How Jack Became Black Review

How Jack Became Black is 2018 documentary about the issue of racial identity and what it means to choose.

I don’t really remember the first time I had to check the box. Surely it was done for me as a kid, and as an adult it was always an easy mark without any thought. What is my race? I am white, born to white parents from white grandparents. I check white. Done. However, for many, many others, and more so as time marches on, it’s not that easy. Being multi-racial and identifying as such, makes checking a box more than a challenge. In fact, it’s much, much more. The question is not ‘Which race am I?” but rather ‘Why does it matter?’

Exploring what that means has long been the center of debate and discourse, and now comes filmmaker Eli Steele‘s account, a deeply personal examination of what formally choosing a race means in our culture, where such practices began, why, and how it needs to evolve. Much of this is his story, at least his experiences, but it extends well beyond the impact of his choices, turning his lens on many who identify as mixed racial, feeling compelled to seek change in an archaic system that is long designed to limit most anyone who checks any box not labeled white.

Steele is deaf and Jewish, born from a mixed racial marriage who were themselves from mixed races. He is also a father, with two very young children, Jack and June. Jack is just entering public school and the only hurdle Steele is having with the applications are the racial identity choices. With a camera, he travels about the district inquiring about the reason he must choose and getting no answer that satisfies. As such, the title of the film offers the first choice he makes, but more so, how he came to do so and what happens next.

Still, How Jack Became Black is more than Steele’s story, narrator Justin Gordon journeying us through a vivid history of segregation and the birth of racial identity. We meet many people who identify as multi-racial and hear their stories where progress seems only incomplete, revealing a system that even through great civil change still holds onto institutional racism. The quest for establishing and displaying diversity, especially at the collegiate level – no matter the hopeful aspirations behind them – become ultimately loaded with consequences.

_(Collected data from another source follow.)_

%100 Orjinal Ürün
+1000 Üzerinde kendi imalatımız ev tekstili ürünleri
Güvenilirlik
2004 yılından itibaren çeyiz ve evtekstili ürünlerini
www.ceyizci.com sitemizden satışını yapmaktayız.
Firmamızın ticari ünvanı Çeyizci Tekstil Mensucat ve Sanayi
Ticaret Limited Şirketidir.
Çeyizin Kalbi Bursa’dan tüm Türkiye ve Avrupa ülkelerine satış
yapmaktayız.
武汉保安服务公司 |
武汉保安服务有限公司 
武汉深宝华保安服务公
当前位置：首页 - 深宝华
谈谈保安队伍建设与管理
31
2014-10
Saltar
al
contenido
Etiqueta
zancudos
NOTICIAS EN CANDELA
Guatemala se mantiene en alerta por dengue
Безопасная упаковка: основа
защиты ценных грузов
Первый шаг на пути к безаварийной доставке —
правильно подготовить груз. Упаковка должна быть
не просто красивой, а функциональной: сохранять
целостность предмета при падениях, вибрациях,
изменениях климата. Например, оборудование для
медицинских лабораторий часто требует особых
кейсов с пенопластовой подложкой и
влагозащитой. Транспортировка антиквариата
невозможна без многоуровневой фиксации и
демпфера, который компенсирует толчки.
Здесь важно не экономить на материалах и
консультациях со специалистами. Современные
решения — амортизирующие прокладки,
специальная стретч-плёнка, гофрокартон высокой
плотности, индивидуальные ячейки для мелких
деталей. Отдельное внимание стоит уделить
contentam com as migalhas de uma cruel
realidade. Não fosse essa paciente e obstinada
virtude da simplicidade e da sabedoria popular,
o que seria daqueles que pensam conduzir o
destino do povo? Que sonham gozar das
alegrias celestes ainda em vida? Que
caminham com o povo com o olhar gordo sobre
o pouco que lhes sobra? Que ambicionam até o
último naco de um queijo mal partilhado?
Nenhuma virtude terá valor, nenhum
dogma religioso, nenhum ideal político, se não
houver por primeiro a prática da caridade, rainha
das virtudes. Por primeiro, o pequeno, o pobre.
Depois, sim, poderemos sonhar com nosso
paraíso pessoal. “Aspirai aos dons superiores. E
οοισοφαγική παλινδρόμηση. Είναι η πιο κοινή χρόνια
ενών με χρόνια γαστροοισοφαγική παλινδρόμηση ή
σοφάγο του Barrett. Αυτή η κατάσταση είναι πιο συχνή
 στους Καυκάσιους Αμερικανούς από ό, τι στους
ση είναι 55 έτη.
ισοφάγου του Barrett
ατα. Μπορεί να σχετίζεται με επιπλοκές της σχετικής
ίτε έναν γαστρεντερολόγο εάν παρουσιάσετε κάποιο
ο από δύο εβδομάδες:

So what’s the big deal? Right? For a guy like me – a white man – the box on the form is a blink, something I’ve never thought about, nor what it really means once it’s checked. Probably half the point. However, what’s behind this is a system that aligns so many others into what’s referred often to as identity politics, where race masks character and leaves many feeling misrepresented and lacking individuality. How Jack Became Black examines what that labeling uncovers – even under the best intentions – digging into a troubling history where the difference in races have long established competition rather than unity, the narrative often that of versus.

As such, Steele spends a great deal of time on the Trayvon Martin case and the fervor over the media classification of George Zimmerman as white Hispanic, the surge of exposing if and what white privilege is, and the many voices who took to rising up in the aftermath of that shooting. Steele clearly tracks the concept and delivery of how skin color has divided so many, naturally condemning the source of white supremacy, while also bolstering the greatness of American ideals of individuality, even as this is so often cut off at the base in a culture where racial order strips that away.

Steele is a passionate man, his presence dominant yet never overshadowing the message. His journey from understanding the reasons for a race box on his child’s school application leading him on a long historical record that has him traveling across the country and then to his family’s homeland. He is a product of America’s incredibly disturbing and inspiring past, representative of countless others in the past, now, and soon to come. In the end, he quotes Ayn Rand, that the smallest minority is the individual, something that resonates throughout the film, and offers hope that even in a country committed to racial identification, we might best be known for who we are rather than what we are. How Jack Became Black is a mesmerizing and chilling experience, one that should help shape a growing national conversation.